If we learn to strengthen our emotional vocabulary, we will improve the quality of our relationships, defend ourselves with confidence, be more empathetic, and express our needs effectively.
Strengthening our emotional vocabulary is critical to improving the quality of our relationships. This involves knowing how to express yourself, defend yourself; it’s tuning in to your own needs and those of others, translating your feelings into words, generating empathy, and building bridges based on respect and assertiveness. Few skills are so essential in our daily lives.
- Many times.
- When we talk about this dimension.
- It is common for us to focus on children.
- Today families and teachers understand the importance of teaching this skill from an early age.
- Emotional literacy and its relationship to language.
- In fact.
- Is an area of great interest.
- Interest that has yielded very interesting results.
So, studies like the one carried out by psychologists Luna Beck and Irina Kumschick, from the University of Minnesotta, in the United States, show how to improve children’s language skills when we teach them to recognize and express their emotions in the first years of school. lifetime.
So there are many advantages we can find in fostering this kind of skill in children, but what about adults?What happens, for example, to those who are unable to express their fears, needs, or frustrations to their partner?
Not all people who are now adults have had the opportunity to experience successful socio-emotional development, in our turn, do we not all have regulatory mechanisms or the fluidity of communication that allows us to translate our words?And labyrinths in which emotions are preserved. .
“We are not responsible for emotions, but we are responsible for what we do with them” – Jorge Bucay-
By strengthening our emotional vocabulary, our overall vulnerability also diminishes, because putting an emotion into words is giving you visibility, it means validating yourself, yourself and others, it’s about shape the sensations and sharing them. It unravels internal threads, harmonizes chaos in simple words to be understood and understood.
In fact, there is some magic in this process, for example, we all live everyday realities that we don’t really know how to convey to others and we can’t because our language often doesn’t allow us to. the Tagolo language, a dialect spoken in the Philippines, there is a beautiful word: kilig. It expresses the feeling of joy we feel when we talk to someone we love.

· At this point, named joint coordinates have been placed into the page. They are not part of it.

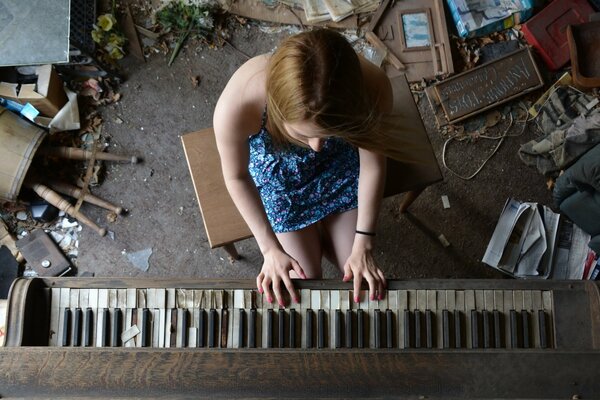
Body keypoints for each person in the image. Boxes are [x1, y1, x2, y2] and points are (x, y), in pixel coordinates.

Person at [213, 29, 397, 308]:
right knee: (304, 281)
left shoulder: (372, 87)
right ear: (275, 107)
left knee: (351, 269)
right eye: (302, 135)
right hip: (281, 183)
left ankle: (324, 241)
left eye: (329, 133)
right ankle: (319, 240)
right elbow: (236, 176)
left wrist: (364, 242)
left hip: (339, 171)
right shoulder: (239, 103)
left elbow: (373, 163)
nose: (316, 147)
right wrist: (269, 248)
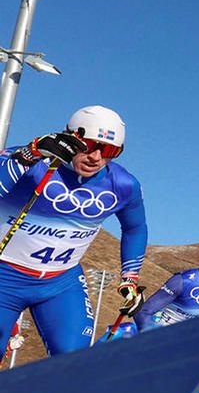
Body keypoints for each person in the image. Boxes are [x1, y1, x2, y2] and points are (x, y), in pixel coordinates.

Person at [0, 106, 146, 355]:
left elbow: (135, 228)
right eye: (89, 145)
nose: (97, 157)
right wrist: (29, 154)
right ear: (71, 136)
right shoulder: (29, 161)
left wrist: (129, 278)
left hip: (61, 283)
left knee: (73, 361)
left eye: (110, 151)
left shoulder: (123, 185)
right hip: (5, 278)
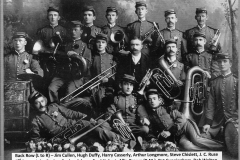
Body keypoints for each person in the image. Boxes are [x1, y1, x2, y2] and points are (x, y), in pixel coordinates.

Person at [29, 91, 137, 148]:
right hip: (64, 137)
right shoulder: (35, 120)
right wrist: (53, 141)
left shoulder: (54, 106)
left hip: (76, 125)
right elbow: (36, 139)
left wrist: (84, 116)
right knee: (94, 139)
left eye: (42, 101)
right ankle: (124, 142)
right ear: (34, 106)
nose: (41, 104)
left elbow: (70, 113)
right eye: (37, 103)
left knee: (98, 129)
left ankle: (125, 142)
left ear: (45, 100)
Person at [143, 88, 223, 151]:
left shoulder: (167, 108)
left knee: (196, 140)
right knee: (188, 147)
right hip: (178, 136)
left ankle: (222, 147)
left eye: (154, 98)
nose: (152, 101)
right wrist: (158, 135)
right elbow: (151, 131)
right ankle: (210, 153)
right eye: (150, 99)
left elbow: (182, 118)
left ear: (159, 100)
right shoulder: (150, 116)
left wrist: (170, 131)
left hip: (185, 125)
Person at [48, 21, 92, 105]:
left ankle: (64, 110)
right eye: (72, 30)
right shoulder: (65, 44)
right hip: (63, 74)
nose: (73, 32)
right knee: (51, 88)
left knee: (68, 92)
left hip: (77, 76)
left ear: (81, 31)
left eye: (76, 30)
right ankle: (54, 106)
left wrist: (76, 55)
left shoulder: (85, 45)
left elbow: (88, 64)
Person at [200, 53, 238, 139]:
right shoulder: (214, 82)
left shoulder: (237, 81)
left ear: (230, 64)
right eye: (219, 62)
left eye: (225, 61)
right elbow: (210, 105)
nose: (222, 64)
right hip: (216, 123)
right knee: (202, 138)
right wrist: (208, 123)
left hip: (234, 122)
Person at [107, 74, 149, 139]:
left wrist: (142, 119)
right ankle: (132, 138)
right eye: (126, 84)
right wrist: (115, 122)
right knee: (105, 125)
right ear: (120, 85)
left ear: (133, 87)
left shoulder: (136, 99)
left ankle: (124, 137)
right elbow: (110, 113)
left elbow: (142, 114)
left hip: (133, 127)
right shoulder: (116, 99)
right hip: (119, 127)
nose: (129, 87)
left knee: (145, 129)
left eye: (131, 85)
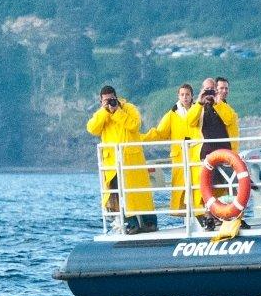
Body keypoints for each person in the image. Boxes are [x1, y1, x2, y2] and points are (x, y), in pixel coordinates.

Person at [87, 86, 154, 232]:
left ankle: (150, 222)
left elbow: (134, 125)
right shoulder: (101, 115)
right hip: (113, 162)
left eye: (112, 99)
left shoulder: (129, 108)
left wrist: (117, 112)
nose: (109, 102)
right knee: (118, 194)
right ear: (101, 101)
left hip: (131, 159)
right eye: (106, 100)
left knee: (140, 192)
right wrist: (105, 112)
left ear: (116, 97)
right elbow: (92, 129)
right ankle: (131, 224)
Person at [142, 83, 201, 211]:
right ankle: (185, 216)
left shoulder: (199, 110)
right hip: (179, 156)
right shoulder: (172, 114)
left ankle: (201, 215)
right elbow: (160, 132)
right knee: (181, 188)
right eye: (182, 94)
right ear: (178, 96)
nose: (185, 97)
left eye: (187, 95)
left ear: (192, 96)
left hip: (197, 154)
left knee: (198, 185)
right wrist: (141, 138)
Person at [195, 79, 236, 160]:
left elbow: (229, 120)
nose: (209, 92)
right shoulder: (198, 107)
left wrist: (217, 103)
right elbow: (190, 121)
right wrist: (199, 102)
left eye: (212, 90)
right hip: (206, 151)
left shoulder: (225, 107)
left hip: (224, 150)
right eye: (207, 90)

In turn, in Dutch, there is a term, uitwaaien, which describes the experience of enjoying the wind and sensations caused by this phenomenon, having appropriate words that allow us to integrate these realities is exceptional and even cathartic. the opposite is usually the case.
Many of us not only don’t find the right words to classify how we feel, but we also don’t know how to identify exactly how we feel. Lack of emotional literacy leads us to states where we end up suppressing feelings because we don’t. I don’t know what to do with them.

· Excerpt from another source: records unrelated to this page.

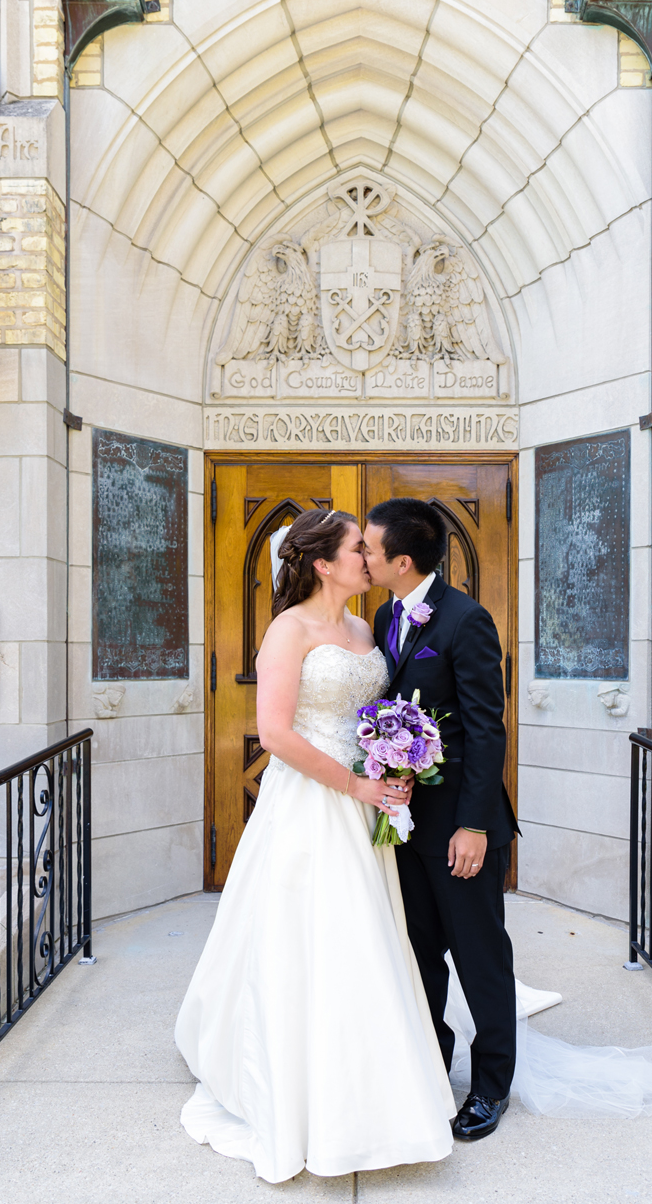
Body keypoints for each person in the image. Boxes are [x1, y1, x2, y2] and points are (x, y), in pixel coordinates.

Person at [174, 509, 456, 1181]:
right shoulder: (287, 630)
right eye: (359, 547)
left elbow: (373, 711)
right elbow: (274, 734)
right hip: (311, 801)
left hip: (366, 802)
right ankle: (305, 1090)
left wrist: (395, 757)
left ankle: (374, 1080)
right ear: (324, 563)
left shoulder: (366, 627)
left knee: (367, 938)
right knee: (314, 937)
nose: (371, 556)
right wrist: (354, 786)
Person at [362, 498, 519, 1142]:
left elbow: (486, 730)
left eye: (369, 549)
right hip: (404, 823)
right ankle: (431, 1066)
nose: (362, 557)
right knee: (420, 953)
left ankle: (490, 1087)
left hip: (460, 827)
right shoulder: (383, 615)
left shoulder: (466, 620)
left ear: (402, 560)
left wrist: (475, 825)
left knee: (480, 957)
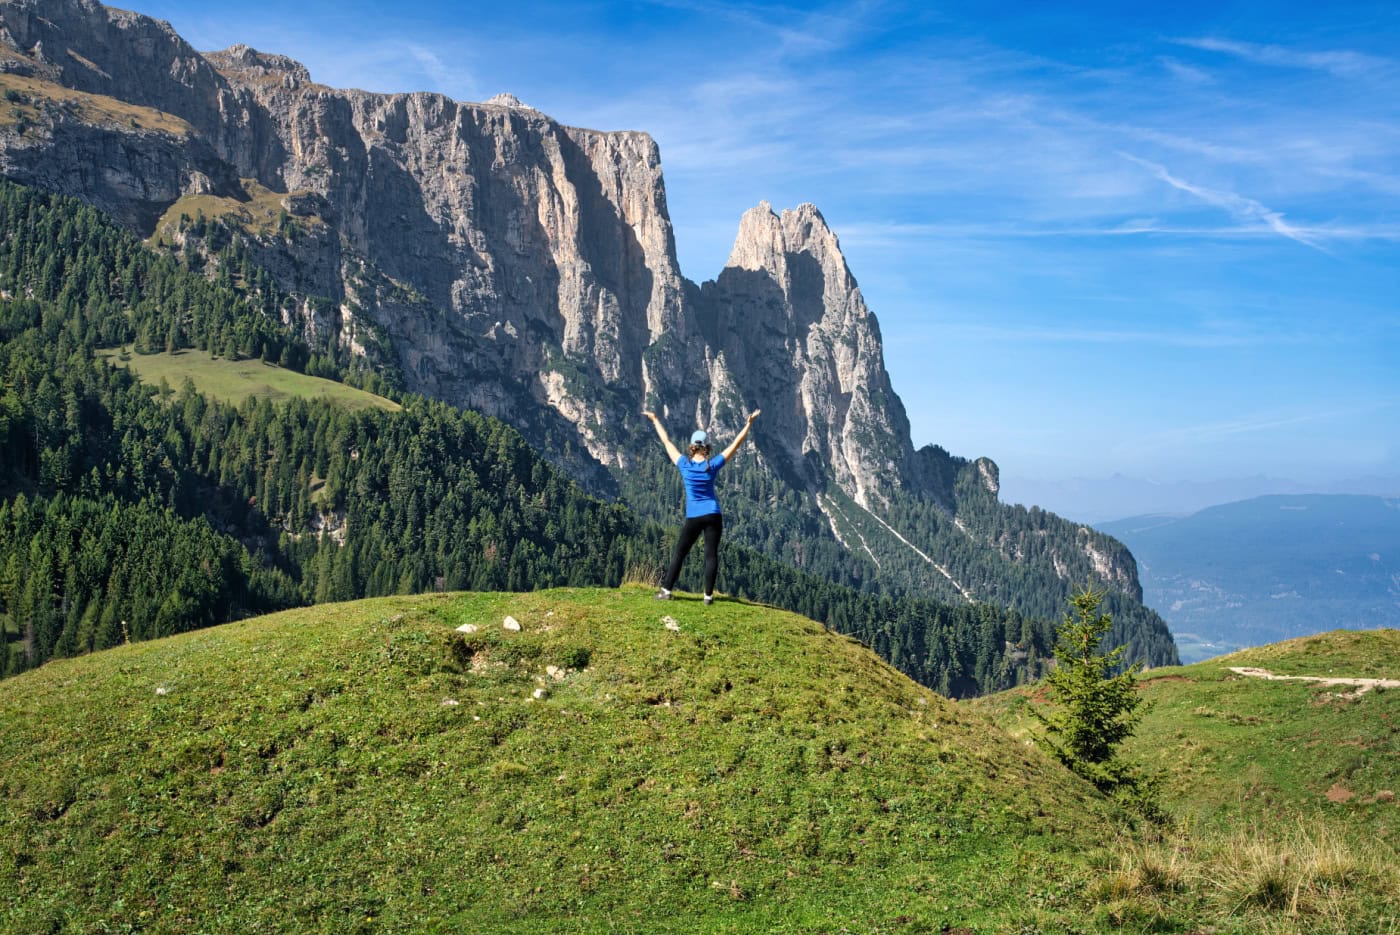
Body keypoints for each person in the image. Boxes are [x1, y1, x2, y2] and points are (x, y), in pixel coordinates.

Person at [641, 408, 761, 604]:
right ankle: (708, 596)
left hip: (694, 515)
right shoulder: (711, 465)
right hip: (713, 514)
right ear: (706, 447)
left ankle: (666, 591)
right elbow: (735, 445)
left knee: (680, 552)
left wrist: (655, 420)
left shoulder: (684, 464)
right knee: (710, 555)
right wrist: (748, 424)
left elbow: (667, 442)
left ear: (691, 447)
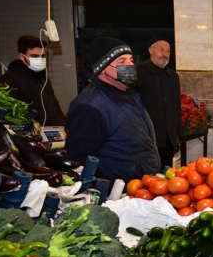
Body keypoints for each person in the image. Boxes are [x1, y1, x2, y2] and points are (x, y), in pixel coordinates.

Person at [65, 37, 160, 184]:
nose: (130, 65)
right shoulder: (89, 106)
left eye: (131, 60)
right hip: (115, 196)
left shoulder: (130, 94)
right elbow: (80, 161)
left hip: (140, 191)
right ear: (102, 68)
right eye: (121, 62)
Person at [134, 35, 181, 168]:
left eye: (168, 51)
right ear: (150, 50)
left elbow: (177, 107)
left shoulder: (173, 76)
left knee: (165, 176)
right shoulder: (138, 72)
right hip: (145, 138)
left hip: (168, 139)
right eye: (161, 49)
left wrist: (177, 134)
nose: (165, 54)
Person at [0, 35, 66, 126]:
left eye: (43, 56)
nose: (40, 60)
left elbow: (54, 104)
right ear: (22, 56)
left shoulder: (43, 77)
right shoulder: (9, 79)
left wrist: (63, 124)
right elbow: (8, 115)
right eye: (34, 56)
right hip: (31, 136)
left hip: (53, 132)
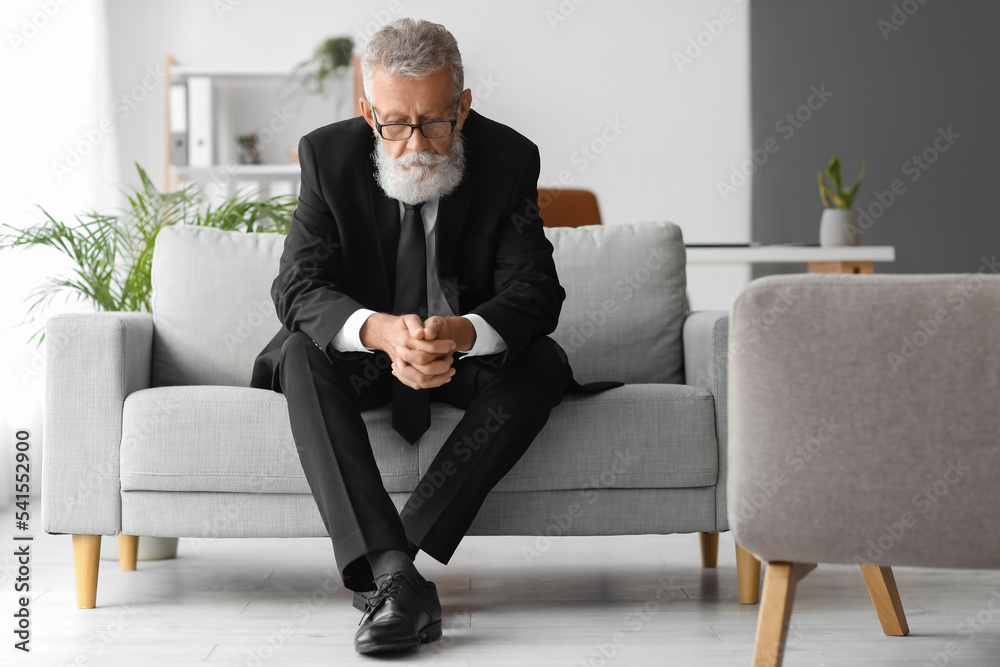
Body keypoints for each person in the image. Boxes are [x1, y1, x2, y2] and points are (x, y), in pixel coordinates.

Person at [249, 17, 618, 655]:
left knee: (545, 362)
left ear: (463, 106)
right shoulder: (325, 156)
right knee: (299, 354)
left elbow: (535, 293)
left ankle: (397, 564)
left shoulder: (509, 158)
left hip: (459, 361)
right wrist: (381, 332)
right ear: (368, 113)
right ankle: (397, 576)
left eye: (436, 122)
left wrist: (458, 333)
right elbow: (297, 288)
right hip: (364, 362)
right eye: (394, 123)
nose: (416, 142)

So let’s look at the secrets to reinforcing our emotional language
Charles Darwin has already spoken in his time of “emotional expression”, defending it as an inner state sense and, at the same time, expressed, so the first step is to become aware: to connect with that bodily state in which emotion leaves its first note, which in many cases is not comfortable or rewarding, is the case of emotions such as fear , sadness, anger, disappointment, etc.

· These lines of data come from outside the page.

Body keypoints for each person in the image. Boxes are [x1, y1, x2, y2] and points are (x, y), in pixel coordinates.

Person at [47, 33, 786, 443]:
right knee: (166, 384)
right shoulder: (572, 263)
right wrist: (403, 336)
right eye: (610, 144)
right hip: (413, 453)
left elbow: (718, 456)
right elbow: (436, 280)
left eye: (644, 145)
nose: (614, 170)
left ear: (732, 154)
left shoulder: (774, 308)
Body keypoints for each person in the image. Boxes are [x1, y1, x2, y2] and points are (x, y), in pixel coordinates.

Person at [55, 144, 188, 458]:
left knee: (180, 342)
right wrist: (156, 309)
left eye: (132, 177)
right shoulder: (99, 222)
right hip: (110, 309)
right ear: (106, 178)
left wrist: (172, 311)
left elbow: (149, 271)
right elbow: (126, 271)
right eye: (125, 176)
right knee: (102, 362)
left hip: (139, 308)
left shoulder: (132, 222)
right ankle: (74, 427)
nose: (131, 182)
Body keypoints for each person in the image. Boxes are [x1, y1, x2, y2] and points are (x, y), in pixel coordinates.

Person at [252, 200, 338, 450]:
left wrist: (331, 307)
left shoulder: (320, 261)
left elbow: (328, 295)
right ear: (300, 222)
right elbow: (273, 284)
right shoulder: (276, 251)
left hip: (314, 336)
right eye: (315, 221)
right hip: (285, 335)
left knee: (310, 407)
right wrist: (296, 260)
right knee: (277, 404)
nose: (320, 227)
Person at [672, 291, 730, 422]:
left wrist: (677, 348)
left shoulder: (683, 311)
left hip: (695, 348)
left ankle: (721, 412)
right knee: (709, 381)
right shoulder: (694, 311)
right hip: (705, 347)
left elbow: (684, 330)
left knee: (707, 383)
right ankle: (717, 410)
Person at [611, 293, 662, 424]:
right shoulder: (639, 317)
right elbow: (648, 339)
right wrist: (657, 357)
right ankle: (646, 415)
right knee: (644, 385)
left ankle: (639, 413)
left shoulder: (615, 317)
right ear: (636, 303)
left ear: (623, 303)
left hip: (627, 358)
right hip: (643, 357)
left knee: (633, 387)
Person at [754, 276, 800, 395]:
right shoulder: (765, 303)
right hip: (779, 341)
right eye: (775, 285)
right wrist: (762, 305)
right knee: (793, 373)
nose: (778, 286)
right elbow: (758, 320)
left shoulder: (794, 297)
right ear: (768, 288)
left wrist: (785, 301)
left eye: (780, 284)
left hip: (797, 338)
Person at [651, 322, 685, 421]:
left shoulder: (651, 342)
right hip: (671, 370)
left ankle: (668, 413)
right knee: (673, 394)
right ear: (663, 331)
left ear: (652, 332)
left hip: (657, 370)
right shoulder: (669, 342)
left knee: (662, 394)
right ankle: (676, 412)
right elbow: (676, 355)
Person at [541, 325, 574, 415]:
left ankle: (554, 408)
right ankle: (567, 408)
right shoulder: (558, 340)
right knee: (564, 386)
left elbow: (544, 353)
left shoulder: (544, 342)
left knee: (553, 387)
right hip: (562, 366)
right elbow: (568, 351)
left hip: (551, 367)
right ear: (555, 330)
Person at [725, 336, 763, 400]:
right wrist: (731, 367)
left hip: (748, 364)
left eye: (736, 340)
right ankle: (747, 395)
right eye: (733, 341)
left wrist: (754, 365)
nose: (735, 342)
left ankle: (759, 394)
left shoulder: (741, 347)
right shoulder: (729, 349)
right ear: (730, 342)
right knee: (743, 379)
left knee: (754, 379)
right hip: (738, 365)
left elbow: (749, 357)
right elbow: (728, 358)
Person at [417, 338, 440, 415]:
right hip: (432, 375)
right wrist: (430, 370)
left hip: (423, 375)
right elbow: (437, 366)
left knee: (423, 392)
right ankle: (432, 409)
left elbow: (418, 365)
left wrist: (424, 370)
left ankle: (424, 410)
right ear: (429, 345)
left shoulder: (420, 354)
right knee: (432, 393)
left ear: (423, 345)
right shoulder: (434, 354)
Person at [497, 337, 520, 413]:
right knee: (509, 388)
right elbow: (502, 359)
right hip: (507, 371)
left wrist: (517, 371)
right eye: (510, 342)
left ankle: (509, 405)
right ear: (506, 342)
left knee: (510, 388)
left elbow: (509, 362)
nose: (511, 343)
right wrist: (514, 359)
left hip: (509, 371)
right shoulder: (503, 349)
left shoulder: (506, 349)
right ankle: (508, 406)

Each emotion has a physiological correspondence; you have to accept it first, then understand your message and finally give it a name (what I feel is anger, envy, etc. ) There’s no point in repressing or hiding.
On the other hand, to strengthen our emotional language, it is also important to know how to recognize each other’s needs, to be receptive and empathetic. Be sensitive to the emotions of others to adapt to your reality so that you can communicate better.
One thing many experts in this field recommend is literacy in emotional vocabulary. We need to use so-called ’emotional verbs’. It is a very effective mechanism to convey feelings, to be honest and open, an example of this characteristic are verbs as I feel, I want, I love, I am afraid, I want, it annoys me, I envy, etc.
On the other hand, in addition to using this strategy, it is necessary to train our verbal fluency, there are people who have a great oral ability, are great communicators and conversationalists who, however, lack verbal control over emotional issues. ?
Basically they do not know how to express in words what they feel, what they need, nor are they competent to dialogue with other people about the emotional and personal aspects, it is this kind of fluency that we must make sure to strengthen. our emotional vocabulary.
Each of us creates different types of stories and we tell ourselves by integrating our experiences. We are all a story, our history, to do it in the best possible way will allow us to respect each other even more, take care of ourselves and value ourselves as we deserve.
One way to do this is through emotional intelligence, knowing each other, offering us what we need, practicing self-pity, self-affirmation and empathy will allow us to create a more respectful and, at the same time, integral narrative of our history. All of this will become our concept of ourselves to better communicate with others.
We are all emotional beings who, at all times, learn to reason, better management of this inner universe will make things easier, hence the importance of strengthening our emotional vocabulary.